Harap membenarkan duduknya kemudian melipat tangannya di meja. Mencondongkan badannya ke depan, ke arah Kucil.
“Kok aku grogi ya, Har?” Kucil tertawa dengan penuh nasi dan ayam yang terlihat rapi di dalam mulutnya.
Harap diam saja.
“Tersedak. Sebentar lagi kau akan tersedak, jika tidak menghentikannya dengan minumanmu,” Harap mengambil minuman Kucil dengan cepat kemudian berdiri, memutari Kucil dan diakhiri duduk di kursi kosong sebelah Kucil. “Nih, cepat minum!”
Kucil meminum dengan rapi.
Kucil menengok ke sebelah kiri, ke arah Harap, “Kau membuatku tidak tersedak, Har.”
“Makan lah lagi, dengan rapi.”
Kucil mengangguk, “Siap laksanakan!”
“Cil..”
“Ya?” jawab Kucil sambil terus melanjutkan makannya. Tentu saja dengan rapi.
“Mungkin aku akan pergi.”
Kucil tersedak. Tanpa disuruh pun ia langsung menenggak sodanya, lalu menyeka bibirnya dengan punggung tangan.
Kucil menoleh pada Harap. Harap hanya menunduk dengan punggung menyender kursi yang mengangkat sebelah pundaknya lebih tinggi. Tampak santai namun kaku. “Duduklah di depanku. Kembali lagi seperti semula.”
Harap diam.
“Tadi kau membuatku tidak tersedak, tidak lama kemudian kau membuatku tersedak. Lalu nanti apalagi? Membuatku marah?” Kucil menghempaskan punggungnya ke sandaran kursi yang keras.
“Hanya sebentar,” Harap memulai pembicaraan. “Kemungkinan hanya sebentar.”
“Ke mana?”
“Bersama teman-teman. Mereka mau merayakan kelulusan.”
“Berapa lama?”
“Hanya satu hari. Tapi mungkin aku tinggal di kotaku selama sebul—”
“Yang kutanya, adalah berapa lama mereka menganggapmu tidak ada?” suara Kucil agak mengeras. “Hah?!”
Kucil berdiri kemudian memutari Harap, duduk di seberang Harap yang lesu.

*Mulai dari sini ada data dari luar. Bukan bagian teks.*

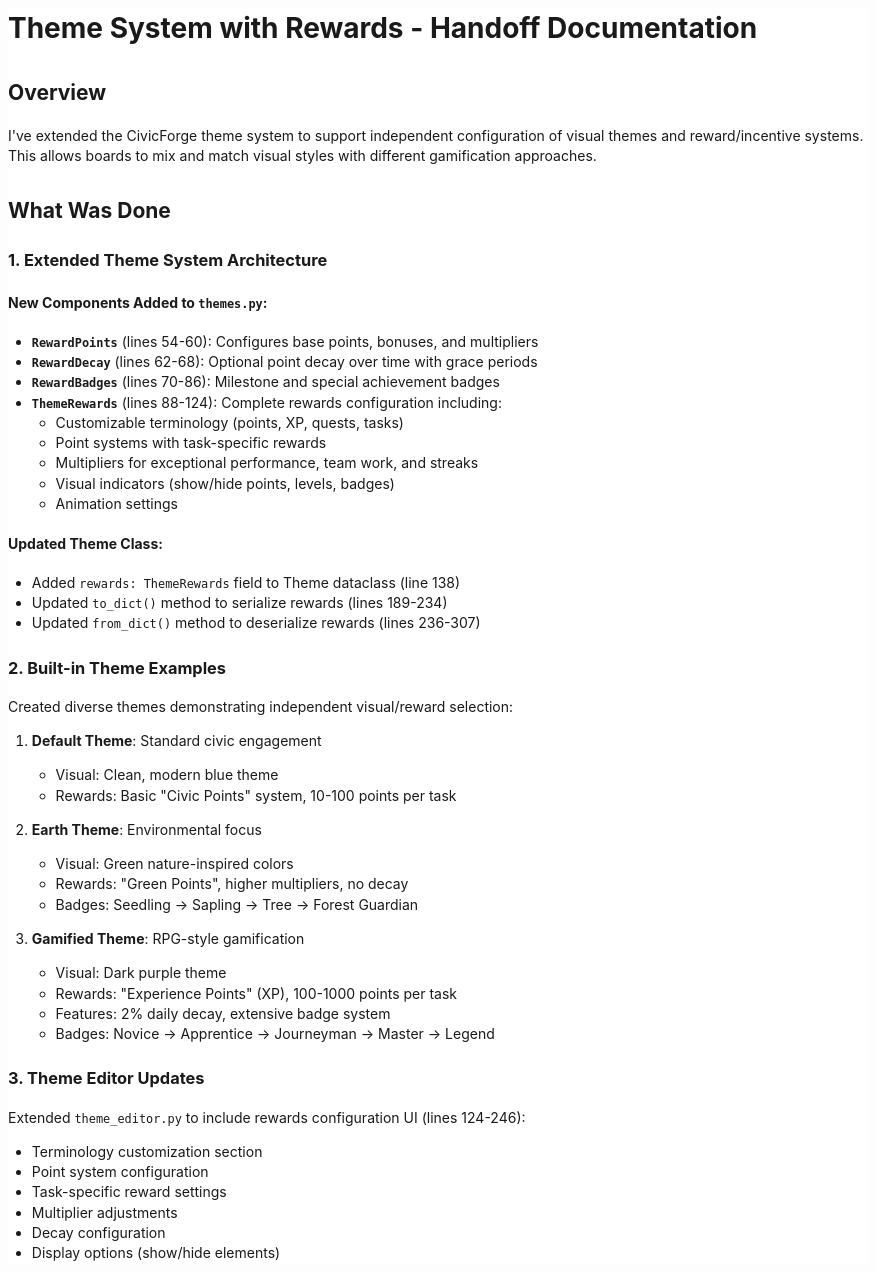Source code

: # Theme System with Rewards - Handoff Documentation

## Overview
I've extended the CivicForge theme system to support independent configuration of visual themes and reward/incentive systems. This allows boards to mix and match visual styles with different gamification approaches.

## What Was Done

### 1. Extended Theme System Architecture

#### New Components Added to `themes.py`:
- **`RewardPoints`** (lines 54-60): Configures base points, bonuses, and multipliers
- **`RewardDecay`** (lines 62-68): Optional point decay over time with grace periods  
- **`RewardBadges`** (lines 70-86): Milestone and special achievement badges
- **`ThemeRewards`** (lines 88-124): Complete rewards configuration including:
  - Customizable terminology (points, XP, quests, tasks)
  - Point systems with task-specific rewards
  - Multipliers for exceptional performance, team work, and streaks
  - Visual indicators (show/hide points, levels, badges)
  - Animation settings

#### Updated Theme Class:
- Added `rewards: ThemeRewards` field to Theme dataclass (line 138)
- Updated `to_dict()` method to serialize rewards (lines 189-234)
- Updated `from_dict()` method to deserialize rewards (lines 236-307)

### 2. Built-in Theme Examples

Created diverse themes demonstrating independent visual/reward selection:

1. **Default Theme**: Standard civic engagement
   - Visual: Clean, modern blue theme
   - Rewards: Basic "Civic Points" system, 10-100 points per task

2. **Earth Theme**: Environmental focus
   - Visual: Green nature-inspired colors  
   - Rewards: "Green Points", higher multipliers, no decay
   - Badges: Seedling → Sapling → Tree → Forest Guardian

3. **Gamified Theme**: RPG-style gamification
   - Visual: Dark purple theme
   - Rewards: "Experience Points" (XP), 100-1000 points per task
   - Features: 2% daily decay, extensive badge system
   - Badges: Novice → Apprentice → Journeyman → Master → Legend

### 3. Theme Editor Updates

Extended `theme_editor.py` to include rewards configuration UI (lines 124-246):
- Terminology customization section
- Point system configuration
- Task-specific reward settings
- Multiplier adjustments
- Decay configuration
- Display options (show/hide elements)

“Kau tak perlu marah. Aku sudah biasa saja terhadap mereka. Aku sangat senang mereka mengundangku.”
“Lalu kapan mereka datang ketika kau undang mereka dengan hilangnya dirimu?” Kucil menatap Harap dengan sangat lurus. Agak berantakan. Tidak lagi rapi.
“Kurasa ini kali pertamanya aku makan siang dengan sangat berantakan,” Kucil pergi. Menyisakan makanannya yang tertata rapi.